Data section Block Start

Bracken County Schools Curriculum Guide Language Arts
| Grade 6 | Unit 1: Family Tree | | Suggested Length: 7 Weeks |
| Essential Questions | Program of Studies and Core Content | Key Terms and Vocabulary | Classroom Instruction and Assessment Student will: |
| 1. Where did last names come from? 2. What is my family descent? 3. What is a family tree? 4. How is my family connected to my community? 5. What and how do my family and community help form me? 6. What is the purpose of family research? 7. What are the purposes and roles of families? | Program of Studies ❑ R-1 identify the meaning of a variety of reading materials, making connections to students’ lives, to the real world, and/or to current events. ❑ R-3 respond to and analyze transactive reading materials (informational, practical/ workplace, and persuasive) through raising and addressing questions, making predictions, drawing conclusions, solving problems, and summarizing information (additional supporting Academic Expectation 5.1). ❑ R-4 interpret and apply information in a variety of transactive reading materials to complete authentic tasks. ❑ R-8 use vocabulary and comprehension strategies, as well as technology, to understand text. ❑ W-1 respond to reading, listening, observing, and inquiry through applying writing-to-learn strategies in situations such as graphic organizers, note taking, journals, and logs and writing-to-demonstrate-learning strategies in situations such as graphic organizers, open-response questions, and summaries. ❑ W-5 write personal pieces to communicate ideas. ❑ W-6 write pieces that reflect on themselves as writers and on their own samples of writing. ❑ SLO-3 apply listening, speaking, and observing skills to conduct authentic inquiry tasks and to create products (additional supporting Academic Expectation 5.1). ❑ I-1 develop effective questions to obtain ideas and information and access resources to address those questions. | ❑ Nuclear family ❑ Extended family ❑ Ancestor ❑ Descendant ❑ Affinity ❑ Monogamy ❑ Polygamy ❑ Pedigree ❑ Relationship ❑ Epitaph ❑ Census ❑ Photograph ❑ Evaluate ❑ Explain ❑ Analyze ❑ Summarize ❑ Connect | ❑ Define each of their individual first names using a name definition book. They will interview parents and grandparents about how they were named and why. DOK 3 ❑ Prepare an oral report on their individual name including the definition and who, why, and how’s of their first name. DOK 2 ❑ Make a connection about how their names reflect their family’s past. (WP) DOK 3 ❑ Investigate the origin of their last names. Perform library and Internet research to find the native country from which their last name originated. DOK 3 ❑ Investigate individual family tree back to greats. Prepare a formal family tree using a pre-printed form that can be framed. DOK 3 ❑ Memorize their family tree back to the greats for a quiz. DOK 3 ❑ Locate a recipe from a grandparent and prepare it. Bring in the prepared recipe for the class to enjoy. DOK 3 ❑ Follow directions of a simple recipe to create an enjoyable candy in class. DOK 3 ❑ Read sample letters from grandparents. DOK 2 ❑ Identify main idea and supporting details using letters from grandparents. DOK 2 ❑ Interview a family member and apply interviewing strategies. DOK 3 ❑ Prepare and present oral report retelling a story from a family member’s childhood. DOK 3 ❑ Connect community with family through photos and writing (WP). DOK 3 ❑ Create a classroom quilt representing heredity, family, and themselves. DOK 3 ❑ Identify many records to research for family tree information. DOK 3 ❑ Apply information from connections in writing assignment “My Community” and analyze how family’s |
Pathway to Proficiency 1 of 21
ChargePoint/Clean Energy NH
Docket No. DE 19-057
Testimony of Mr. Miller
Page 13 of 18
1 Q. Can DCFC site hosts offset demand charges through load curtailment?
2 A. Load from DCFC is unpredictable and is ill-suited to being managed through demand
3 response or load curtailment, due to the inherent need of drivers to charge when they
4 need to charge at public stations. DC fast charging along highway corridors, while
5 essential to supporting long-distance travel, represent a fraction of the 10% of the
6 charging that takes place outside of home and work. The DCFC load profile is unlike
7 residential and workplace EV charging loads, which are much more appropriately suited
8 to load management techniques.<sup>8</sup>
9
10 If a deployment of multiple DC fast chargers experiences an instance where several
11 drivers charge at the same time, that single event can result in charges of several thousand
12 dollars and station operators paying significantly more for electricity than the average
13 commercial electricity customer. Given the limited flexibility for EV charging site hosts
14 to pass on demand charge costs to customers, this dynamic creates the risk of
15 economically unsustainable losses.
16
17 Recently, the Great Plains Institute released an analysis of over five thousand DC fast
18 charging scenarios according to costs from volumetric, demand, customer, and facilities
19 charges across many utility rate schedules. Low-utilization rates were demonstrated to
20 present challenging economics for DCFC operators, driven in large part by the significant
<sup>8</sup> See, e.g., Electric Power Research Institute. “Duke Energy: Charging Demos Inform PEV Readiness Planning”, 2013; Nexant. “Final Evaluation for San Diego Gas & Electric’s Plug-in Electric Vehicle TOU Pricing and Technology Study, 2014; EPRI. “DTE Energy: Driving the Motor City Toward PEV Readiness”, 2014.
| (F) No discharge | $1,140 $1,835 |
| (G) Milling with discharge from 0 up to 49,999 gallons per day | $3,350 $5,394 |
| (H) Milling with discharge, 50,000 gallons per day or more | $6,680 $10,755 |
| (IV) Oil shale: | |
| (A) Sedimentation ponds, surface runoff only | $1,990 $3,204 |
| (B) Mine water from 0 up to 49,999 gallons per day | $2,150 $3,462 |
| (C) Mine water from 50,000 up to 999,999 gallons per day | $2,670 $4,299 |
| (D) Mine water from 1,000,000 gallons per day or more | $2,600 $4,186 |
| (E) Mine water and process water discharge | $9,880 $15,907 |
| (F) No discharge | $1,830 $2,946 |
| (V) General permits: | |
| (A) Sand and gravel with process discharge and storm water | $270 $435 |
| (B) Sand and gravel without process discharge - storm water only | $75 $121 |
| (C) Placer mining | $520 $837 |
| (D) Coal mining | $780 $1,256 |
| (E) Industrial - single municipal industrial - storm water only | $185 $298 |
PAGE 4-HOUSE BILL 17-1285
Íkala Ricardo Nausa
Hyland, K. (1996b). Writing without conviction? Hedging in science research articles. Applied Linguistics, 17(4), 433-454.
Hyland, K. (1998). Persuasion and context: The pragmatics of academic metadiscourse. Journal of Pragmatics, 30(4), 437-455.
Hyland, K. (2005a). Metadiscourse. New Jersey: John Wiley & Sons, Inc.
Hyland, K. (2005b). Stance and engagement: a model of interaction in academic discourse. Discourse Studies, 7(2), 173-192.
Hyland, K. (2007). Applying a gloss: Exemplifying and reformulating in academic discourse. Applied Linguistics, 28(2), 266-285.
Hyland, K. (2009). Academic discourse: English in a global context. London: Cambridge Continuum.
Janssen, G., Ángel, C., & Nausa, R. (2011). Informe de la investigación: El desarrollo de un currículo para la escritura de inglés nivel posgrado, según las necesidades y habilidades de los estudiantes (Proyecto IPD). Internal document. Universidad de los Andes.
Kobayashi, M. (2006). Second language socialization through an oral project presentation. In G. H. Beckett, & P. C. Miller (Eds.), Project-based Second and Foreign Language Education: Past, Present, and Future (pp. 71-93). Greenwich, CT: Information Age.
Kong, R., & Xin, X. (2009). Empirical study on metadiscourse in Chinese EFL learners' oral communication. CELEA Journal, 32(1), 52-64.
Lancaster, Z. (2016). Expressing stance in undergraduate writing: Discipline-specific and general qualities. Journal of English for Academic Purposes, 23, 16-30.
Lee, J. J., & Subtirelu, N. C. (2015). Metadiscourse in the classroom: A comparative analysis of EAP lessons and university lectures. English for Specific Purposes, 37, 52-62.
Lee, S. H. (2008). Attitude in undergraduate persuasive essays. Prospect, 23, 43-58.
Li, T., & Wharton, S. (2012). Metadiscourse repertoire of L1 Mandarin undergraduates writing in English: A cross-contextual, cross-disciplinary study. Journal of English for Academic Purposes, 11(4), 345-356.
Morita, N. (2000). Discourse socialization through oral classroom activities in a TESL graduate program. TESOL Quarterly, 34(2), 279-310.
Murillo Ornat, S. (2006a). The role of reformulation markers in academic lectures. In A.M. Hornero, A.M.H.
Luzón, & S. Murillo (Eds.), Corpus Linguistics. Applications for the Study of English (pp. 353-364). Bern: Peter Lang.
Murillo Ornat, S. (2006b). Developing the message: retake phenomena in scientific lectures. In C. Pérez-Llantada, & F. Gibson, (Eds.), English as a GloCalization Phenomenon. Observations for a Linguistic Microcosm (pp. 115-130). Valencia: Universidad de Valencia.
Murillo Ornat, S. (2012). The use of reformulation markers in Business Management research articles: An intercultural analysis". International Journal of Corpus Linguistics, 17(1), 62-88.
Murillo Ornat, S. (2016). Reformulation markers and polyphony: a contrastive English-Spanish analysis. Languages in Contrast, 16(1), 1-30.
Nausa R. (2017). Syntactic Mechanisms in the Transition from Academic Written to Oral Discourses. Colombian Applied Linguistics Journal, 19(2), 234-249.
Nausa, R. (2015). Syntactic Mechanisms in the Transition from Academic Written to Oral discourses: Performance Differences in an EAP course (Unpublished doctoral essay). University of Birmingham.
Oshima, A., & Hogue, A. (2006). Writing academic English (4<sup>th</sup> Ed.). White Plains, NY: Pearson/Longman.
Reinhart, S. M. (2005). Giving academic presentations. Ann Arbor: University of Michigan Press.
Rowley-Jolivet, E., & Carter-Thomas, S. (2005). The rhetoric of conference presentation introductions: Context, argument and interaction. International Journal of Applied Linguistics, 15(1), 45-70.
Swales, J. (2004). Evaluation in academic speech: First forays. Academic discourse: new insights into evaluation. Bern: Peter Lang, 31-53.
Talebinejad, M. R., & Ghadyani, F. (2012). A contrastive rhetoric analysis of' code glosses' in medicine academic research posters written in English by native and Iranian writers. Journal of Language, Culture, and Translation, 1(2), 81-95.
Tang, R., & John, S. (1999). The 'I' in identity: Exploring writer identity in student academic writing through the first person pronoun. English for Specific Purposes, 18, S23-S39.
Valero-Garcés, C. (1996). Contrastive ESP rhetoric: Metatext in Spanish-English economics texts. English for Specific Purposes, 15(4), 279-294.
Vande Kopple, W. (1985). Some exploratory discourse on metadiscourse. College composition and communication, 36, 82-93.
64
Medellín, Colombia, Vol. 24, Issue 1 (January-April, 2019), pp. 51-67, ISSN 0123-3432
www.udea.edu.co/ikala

Data section Block End

» **What you are asked to do**
Check each line above for the string "drivers", then copy the ones that have it.

» **Answer for the task**
3 response or load curtailment, due to the inherent need of drivers to charge when they
11 drivers charge at the same time, that single event can result in charges of several thousand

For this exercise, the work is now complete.